Que faire de Paul Celan ? La question n’a rien de rhétorique, elle s’impose à moi à chaque lecture, à plus d’un titre. D’abord, que faire de cet excés de beauté ? La sensation s’en tend comme un nerf, et je pèse mes maux. Malgré l’opposition de Jean Bollack (Poésie contre Poésie) à ce qu’il perçoit comme un alibi visant à ne pas éprouver les insuffisances de certaines théories sur un texte qui les démasquerait pour ce qu’elles sont — des théories —, malgré donc, il y a dans la poésie de Paul Celan une mise en tension du langage à la limite de la communication : langage éployé sur l’arc de la signification, jusqu’à ce qu’il nous échappe, ou qu’on ne sache plus ce qu’il nous dit, qu’on ne sache plus de quel monde il nous ramène ce qu’il nous dit, bien qu’il nous le dise. Martine Broda (Dans la Main de Personne) n’était pas la plus mal placée pour cet aveu d’incertitude.
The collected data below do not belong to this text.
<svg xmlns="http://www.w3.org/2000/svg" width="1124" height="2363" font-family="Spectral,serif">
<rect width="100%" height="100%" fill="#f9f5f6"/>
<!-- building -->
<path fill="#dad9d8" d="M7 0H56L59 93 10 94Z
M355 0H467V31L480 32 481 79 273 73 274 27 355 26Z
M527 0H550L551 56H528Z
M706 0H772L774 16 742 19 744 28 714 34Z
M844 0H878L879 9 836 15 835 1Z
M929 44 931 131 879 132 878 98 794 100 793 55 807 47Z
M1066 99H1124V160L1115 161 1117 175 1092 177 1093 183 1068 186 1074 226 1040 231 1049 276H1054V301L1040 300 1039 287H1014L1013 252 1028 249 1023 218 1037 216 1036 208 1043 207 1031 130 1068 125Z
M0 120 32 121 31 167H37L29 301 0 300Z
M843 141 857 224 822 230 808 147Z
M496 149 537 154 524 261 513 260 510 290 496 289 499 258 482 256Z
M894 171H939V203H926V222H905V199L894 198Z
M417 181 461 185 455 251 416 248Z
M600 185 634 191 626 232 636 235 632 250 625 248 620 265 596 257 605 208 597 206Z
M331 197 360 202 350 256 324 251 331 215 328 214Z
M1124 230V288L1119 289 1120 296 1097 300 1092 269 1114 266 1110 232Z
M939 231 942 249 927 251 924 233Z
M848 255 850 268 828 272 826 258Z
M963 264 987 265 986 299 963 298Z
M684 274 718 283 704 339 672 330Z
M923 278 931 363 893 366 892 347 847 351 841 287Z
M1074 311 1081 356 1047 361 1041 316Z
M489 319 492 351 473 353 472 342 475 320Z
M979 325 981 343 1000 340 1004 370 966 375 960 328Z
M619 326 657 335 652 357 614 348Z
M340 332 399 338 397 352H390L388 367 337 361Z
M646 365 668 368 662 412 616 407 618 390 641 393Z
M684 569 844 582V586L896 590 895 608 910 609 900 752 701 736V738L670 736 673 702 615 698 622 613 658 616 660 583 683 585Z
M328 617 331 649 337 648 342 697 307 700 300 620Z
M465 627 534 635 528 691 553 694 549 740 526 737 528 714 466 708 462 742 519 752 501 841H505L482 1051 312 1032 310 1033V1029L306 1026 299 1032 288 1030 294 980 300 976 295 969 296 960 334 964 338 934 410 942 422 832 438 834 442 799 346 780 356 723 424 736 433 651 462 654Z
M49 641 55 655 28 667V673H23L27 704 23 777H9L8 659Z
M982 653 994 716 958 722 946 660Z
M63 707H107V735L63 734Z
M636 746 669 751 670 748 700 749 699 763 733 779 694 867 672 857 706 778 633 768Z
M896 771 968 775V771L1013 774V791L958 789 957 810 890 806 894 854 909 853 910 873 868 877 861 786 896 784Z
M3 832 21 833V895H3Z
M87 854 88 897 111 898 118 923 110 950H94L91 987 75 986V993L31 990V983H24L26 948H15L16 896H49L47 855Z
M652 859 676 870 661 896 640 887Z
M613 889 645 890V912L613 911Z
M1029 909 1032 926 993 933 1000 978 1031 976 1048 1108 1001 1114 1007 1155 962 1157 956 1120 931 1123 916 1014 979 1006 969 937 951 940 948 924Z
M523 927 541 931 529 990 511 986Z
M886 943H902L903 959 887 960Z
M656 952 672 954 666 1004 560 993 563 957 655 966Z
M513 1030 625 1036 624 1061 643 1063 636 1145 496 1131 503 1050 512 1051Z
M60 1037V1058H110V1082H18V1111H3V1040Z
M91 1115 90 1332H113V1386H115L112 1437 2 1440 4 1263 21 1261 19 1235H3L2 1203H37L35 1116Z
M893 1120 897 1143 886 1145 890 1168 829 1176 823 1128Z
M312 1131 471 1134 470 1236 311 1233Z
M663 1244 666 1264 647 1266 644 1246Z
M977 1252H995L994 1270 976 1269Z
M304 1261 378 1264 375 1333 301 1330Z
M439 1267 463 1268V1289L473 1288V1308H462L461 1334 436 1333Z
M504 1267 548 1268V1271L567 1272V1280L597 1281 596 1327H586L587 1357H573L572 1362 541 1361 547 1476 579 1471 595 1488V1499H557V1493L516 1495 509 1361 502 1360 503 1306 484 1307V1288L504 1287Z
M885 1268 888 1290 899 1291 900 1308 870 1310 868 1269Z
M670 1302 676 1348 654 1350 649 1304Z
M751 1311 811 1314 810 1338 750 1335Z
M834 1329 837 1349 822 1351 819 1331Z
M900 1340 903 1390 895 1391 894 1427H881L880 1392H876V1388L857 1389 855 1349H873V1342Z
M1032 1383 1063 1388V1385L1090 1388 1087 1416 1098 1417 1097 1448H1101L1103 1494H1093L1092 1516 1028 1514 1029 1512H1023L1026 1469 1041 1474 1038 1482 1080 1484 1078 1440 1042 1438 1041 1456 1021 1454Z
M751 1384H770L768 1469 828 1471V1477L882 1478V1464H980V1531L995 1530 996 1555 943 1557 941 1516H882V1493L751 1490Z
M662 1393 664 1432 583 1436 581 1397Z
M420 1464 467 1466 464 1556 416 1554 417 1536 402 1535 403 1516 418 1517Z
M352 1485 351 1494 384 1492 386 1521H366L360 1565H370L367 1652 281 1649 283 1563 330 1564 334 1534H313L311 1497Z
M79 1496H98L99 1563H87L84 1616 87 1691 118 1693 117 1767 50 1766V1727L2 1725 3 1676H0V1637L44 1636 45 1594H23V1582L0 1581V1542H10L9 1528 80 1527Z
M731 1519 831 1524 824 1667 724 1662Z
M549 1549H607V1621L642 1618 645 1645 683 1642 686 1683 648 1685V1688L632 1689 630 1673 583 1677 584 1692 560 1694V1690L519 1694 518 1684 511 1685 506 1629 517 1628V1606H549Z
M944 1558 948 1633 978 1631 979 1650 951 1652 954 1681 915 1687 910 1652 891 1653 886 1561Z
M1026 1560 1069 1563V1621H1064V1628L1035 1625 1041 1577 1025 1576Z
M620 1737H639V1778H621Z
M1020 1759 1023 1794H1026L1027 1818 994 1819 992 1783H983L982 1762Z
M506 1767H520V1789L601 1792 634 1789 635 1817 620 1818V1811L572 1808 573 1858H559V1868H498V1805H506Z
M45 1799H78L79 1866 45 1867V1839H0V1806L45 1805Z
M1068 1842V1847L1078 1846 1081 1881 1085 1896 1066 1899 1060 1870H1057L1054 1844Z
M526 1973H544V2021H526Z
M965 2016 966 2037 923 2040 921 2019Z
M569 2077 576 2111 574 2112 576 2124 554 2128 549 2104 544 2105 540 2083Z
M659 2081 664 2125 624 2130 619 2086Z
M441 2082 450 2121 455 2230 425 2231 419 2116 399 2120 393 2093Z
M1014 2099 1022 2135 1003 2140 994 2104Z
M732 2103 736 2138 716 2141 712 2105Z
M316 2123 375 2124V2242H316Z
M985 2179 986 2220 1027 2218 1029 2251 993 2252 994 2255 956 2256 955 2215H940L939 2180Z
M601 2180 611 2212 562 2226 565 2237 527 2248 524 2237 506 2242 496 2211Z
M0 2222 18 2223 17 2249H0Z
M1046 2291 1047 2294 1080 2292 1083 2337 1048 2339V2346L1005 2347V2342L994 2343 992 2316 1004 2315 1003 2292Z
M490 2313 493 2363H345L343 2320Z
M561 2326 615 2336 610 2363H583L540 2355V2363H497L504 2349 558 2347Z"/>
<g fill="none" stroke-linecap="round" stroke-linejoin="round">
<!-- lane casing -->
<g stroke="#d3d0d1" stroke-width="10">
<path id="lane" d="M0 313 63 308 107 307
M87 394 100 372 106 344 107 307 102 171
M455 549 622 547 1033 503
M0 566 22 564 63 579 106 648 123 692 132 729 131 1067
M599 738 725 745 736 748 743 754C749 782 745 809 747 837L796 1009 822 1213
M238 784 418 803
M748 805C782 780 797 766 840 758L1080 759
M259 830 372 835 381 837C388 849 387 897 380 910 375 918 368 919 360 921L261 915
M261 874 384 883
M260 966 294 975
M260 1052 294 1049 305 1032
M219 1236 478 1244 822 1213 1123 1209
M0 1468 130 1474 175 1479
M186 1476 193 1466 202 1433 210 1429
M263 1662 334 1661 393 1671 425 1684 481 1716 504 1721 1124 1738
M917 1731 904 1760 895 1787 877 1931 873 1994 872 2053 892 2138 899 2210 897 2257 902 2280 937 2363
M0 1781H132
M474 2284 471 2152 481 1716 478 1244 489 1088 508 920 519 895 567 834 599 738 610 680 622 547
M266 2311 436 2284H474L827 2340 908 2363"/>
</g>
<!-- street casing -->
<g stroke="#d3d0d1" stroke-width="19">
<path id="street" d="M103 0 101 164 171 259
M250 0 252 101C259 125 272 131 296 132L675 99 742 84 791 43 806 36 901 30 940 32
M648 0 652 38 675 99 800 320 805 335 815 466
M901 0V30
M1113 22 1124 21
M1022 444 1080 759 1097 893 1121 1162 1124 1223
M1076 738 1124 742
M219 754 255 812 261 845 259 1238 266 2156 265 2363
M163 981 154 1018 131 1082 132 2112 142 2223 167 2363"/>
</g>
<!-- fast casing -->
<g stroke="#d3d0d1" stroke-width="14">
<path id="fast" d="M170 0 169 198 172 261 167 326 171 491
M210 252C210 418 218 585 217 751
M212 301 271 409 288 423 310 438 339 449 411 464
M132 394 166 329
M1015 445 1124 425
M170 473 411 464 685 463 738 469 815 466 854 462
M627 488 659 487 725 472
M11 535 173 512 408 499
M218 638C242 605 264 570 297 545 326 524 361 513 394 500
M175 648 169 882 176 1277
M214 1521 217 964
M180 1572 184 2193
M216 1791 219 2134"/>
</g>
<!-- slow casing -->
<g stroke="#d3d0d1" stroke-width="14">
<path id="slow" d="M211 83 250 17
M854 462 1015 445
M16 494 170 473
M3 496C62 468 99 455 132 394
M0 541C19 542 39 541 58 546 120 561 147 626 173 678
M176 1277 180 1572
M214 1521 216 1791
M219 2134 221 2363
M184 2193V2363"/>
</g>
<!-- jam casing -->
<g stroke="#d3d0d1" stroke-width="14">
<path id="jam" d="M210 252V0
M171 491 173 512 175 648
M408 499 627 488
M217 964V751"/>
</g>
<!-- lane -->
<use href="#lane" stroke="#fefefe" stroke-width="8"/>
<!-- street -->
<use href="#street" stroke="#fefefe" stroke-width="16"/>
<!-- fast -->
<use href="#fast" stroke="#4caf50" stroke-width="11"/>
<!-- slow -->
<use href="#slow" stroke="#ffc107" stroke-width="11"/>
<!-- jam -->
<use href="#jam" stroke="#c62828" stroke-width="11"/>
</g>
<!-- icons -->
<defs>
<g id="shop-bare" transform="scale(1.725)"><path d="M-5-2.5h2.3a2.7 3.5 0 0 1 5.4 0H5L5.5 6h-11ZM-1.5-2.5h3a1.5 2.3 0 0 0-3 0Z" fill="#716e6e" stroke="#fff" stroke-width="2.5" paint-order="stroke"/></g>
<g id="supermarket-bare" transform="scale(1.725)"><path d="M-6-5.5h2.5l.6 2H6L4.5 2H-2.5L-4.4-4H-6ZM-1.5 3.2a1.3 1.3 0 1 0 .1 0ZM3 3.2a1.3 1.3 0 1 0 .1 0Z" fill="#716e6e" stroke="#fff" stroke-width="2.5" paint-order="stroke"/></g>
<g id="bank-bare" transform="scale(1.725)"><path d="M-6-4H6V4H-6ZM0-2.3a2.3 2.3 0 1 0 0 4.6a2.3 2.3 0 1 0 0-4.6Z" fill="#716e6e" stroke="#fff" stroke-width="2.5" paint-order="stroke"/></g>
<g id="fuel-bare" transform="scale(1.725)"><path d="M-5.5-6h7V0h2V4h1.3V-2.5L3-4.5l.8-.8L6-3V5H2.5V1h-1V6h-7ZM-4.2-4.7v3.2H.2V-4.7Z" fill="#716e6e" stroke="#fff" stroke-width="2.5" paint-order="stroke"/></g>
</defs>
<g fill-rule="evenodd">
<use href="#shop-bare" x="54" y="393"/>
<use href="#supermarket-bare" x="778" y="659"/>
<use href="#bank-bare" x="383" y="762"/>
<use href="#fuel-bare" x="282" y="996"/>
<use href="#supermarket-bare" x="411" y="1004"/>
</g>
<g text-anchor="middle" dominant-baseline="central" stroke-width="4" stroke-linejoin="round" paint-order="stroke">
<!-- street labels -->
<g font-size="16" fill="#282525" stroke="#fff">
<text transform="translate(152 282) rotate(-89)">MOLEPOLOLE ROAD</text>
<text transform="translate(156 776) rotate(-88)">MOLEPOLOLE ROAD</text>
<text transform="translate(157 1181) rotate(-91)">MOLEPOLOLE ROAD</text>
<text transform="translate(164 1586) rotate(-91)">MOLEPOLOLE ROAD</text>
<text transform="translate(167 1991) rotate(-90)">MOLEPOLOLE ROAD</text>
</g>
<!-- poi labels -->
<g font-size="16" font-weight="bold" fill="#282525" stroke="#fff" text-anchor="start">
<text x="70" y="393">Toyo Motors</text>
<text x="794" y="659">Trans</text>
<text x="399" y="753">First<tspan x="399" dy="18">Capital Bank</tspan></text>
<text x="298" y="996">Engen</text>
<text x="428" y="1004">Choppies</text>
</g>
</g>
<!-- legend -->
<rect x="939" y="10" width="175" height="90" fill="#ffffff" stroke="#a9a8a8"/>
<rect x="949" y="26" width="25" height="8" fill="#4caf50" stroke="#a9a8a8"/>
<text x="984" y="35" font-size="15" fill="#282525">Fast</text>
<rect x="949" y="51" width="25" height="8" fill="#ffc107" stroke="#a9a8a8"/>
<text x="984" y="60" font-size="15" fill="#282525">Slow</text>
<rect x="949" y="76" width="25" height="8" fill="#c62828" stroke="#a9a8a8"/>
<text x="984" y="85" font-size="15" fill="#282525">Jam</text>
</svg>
Puis, pour un romancier, Paul Celan, c’est une mauvaise lecture ! Durant des années, j’avais nourri mon écriture de Plantation Massa-Lanmaux par la lecture de Saint-John Perse — et de bien d’autres, mais enfin la puissance langagière propre de Saint-John Perse, qu’on a beau jeu facile de caricaturer en emphase, prédominait. (car c’est je crois chez les poètes, et non chez les romanciers, qu’on trouve la recherche sur les atomes de la littérature, le mot, le rythme, le son ; au roman l’exploration des structures, du discours et des perceptions.) De Saint-John Perse j’ai retiré de fortes influences pour mon style, l’abandon au lyrisme, la rutilance du monde dans les inflexions du verset. Rien de tel chez Celan, mais une destruction des prestiges du langage, une mise-en-garde contre ses mensonges, et les âmes accusatrices des morts dans les larmes des mots. Comment écrire après Celan ?

EN BAS

Rapatrié dans l’oubli,
le dialogue convivial de nos
yeux lents.

Rapatrié syllabe après syllabe, réparti
sur les dés aveugles le jour, vers quoi
se tend la main du joueur, grande,
dans l’éveil.

Et le trop de mes paroles :
déposé sur le petit
cristal dans le fardeau de ton silence.

In  Grille de parole, Traduction Martine Broda

 

 

Tu es couché dans la grande ouïe

Tu es couché dans la grande ouïe,
embuissonné, enfloconné.

Va à la Spree, va à la Havel,
va aux crocs des bouchers,
aux rouges pals des pommes
de Suède* —

Vient la table avec les étrennes,
elle tourne autour d’un Éden —

L’homme, on en fit une passoire, la femme,
elle a dû nager, la cochonne,
pour elle, pour personne, pour tout —

Le canal de la Landwehr ne bruissera pas.
Rien

ne s’arrête

*Schw-eden, en Allemand

(Traduit et cité par Jean Bollack, dans son formidable Poésie contre Poésie)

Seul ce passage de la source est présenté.